When the city begins placing teachers without permanent positions in schools next week, there’s one place it won’t send them: low-performing schools in its “Renewal” turnaround program.
New York City schools Chancellor Carmen Fariña said on Thursday that the education department will not assign teachers from the controversial Absent Teacher Reserve to any of the 78 schools in Mayor Bill de Blasio’s high-profile Renewal program, which is intended to revamp struggling schools. The announcement seems to address some critics’ concern that those high-needs schools would be saddled with teachers that other principals had declined to hire.
Fariña also announced that no teachers in the reserve with a record of disciplinary problems will be placed in any schools.
“We are not putting people who have a record of not behaving in any school,” she told reporters during an unrelated press conference. “We are also very clearly asking everybody to be vetted by the principal.”
An education department spokesman later added that the department has “full discretion” to decide where to send teachers in the reserve, and that decisions would be made on a case-by-case basis.
The reserve, commonly known as the ATR, is a pool of educators who don’t hold permanent positions because they face disciplinary or legal issues, or because their school declined in enrollment or closed.
Educators in the reserve typically serve as roving substitutes.

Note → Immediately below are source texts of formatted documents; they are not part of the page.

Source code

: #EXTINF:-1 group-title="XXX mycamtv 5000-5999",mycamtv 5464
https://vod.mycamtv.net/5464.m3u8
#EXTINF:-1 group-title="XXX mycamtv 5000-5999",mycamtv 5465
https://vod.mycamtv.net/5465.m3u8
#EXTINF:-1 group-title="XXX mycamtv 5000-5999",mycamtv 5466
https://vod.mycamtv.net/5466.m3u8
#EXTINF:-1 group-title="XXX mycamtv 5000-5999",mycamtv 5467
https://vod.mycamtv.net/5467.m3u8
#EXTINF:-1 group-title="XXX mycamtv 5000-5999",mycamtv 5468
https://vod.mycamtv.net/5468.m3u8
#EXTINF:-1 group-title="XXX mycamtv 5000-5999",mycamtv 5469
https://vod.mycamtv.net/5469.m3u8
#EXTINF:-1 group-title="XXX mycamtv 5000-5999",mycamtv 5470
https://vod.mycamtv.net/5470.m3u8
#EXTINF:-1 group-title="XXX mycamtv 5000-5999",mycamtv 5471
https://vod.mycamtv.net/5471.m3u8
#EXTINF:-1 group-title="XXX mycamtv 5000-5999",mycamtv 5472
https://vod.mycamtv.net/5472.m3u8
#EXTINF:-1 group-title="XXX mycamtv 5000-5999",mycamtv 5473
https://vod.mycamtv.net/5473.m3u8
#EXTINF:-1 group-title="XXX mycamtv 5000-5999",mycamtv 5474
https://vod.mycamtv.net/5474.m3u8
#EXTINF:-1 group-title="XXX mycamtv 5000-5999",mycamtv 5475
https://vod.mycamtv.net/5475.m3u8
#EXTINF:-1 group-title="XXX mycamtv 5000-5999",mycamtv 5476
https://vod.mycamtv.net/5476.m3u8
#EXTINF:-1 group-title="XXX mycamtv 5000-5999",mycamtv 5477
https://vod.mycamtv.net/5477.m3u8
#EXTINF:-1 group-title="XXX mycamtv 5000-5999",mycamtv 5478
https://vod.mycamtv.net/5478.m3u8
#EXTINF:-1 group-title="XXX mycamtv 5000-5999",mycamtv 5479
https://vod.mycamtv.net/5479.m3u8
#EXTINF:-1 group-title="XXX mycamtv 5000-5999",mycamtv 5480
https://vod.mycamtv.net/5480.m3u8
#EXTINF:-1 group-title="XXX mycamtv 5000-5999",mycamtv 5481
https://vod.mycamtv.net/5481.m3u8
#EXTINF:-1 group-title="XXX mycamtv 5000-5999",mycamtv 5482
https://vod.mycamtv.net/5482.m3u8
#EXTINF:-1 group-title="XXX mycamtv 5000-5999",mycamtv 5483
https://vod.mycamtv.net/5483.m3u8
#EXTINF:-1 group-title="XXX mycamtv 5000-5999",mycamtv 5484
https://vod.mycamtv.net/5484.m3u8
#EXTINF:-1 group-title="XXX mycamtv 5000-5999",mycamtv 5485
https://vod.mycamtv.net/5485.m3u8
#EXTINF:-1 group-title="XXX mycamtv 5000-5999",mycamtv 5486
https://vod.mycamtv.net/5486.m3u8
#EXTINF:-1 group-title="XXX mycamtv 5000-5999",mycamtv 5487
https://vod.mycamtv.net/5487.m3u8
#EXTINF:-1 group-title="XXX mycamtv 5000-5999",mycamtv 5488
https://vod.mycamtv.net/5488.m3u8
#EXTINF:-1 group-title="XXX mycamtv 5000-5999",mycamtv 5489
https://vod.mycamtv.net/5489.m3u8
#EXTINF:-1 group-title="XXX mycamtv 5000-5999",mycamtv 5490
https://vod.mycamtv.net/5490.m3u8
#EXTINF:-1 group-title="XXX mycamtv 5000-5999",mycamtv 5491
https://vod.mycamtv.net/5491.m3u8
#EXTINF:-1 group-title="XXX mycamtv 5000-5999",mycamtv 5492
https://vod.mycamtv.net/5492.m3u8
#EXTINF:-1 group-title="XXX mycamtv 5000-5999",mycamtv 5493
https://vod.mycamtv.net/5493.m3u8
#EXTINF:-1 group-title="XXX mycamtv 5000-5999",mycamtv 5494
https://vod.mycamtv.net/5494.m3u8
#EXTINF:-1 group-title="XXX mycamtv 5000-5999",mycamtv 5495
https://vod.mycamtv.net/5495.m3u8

But education department officials recently announced they would begin filling school positions that are vacant as of Oct. 15 with educators from the group — potentially even over the objections of principals. The assignments will last through the school year, and would become permanent if the teacher earns a positive evaluation.
Critics say the city’s plan will put sub-par teachers in the neediest schools, since those are also typically the hardest to staff.
Two weeks after the school year began, a Chalkbeat review of school vacancies revealed that four out of five school districts with the most postings were in the Bronx. At the same time, according to city figures, teachers from the reserve are typically rated less effective than the full body of teachers: Only 74 percent of teachers in the ATR received positive ratings in 2015-16, compared to 93 percent of all city teachers.
While the city tried to reassure parents and advocates that it will use “discretion” when placing teachers from the reserve, the chancellor’s comments went a step further. In an email, the department spokesman, Will Mantell, wrote that the chancellor’s comments were “further clarifications” of the city’s policy.
Mayor Bill de Blasio said Thursday that there are “very good teachers” within the ATR. He has pledged to cut the pool in half from more than 800 educators, which costs the city more than $150 million a year.
“We believe that there is now a real process in place to find the right placement for someone in that ATR pool, with principals who are ready to take the talented folks,” de Blasio said. “And if they find in some cases someone is not up to the challenge, they’re ready to act on that and we can work to move that person out of the system.”
This is not the first time the city has made a special exception for schools in de Blasio’s signature school-improvement program. The education department also reduced the number of hard-to-serve latecomer students that it sent Renewal schools, and gave them extra time to meet performance goals.